■ TRY IT ■
Copy the listing from the line containing "Alapfunkciók: Vadászatok lekérdezése" through the line containing "### Használati esetek rövid leírása", inclusive, switching "lekérdezése" to "megtekintése" wherever it occurs. Leave everything else unchanged.

■ SUPPLIED ENTRIES ■
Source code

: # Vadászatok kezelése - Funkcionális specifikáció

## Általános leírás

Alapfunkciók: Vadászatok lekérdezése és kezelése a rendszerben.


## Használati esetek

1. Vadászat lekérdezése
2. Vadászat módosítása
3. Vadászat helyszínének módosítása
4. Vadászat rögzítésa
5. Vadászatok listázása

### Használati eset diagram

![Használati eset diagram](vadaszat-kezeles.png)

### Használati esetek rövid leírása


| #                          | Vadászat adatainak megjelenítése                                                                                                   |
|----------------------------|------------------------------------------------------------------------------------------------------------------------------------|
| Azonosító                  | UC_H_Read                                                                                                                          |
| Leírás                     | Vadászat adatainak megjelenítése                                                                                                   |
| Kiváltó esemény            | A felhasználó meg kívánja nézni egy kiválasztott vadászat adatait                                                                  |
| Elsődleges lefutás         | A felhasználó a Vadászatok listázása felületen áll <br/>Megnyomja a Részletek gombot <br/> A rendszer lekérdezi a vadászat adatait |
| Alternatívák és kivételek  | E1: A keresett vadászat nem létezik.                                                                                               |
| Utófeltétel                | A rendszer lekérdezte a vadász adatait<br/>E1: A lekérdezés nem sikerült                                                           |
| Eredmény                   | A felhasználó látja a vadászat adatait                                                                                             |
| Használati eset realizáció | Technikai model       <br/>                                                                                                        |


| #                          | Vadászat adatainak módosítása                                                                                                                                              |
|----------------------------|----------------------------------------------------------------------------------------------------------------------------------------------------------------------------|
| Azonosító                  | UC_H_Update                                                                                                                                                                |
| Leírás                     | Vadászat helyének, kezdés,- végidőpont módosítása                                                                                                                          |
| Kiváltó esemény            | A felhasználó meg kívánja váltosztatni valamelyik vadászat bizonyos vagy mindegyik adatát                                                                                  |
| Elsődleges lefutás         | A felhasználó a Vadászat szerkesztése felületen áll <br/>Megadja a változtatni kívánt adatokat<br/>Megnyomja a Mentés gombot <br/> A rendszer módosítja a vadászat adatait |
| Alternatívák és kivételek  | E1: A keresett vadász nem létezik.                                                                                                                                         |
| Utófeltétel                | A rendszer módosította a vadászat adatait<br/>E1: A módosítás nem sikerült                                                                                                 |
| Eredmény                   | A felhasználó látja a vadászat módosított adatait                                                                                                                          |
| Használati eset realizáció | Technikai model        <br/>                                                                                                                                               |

■ SOLUTION FOR THIS TASK ■
Alapfunkciók: Vadászatok megtekintése és kezelése a rendszerben.


## Használati esetek

1. Vadászat megtekintése
2. Vadászat módosítása
3. Vadászat helyszínének módosítása
4. Vadászat rögzítésa
5. Vadászatok listázása

### Használati eset diagram

![Használati eset diagram](vadaszat-kezeles.png)

### Használati esetek rövid leírása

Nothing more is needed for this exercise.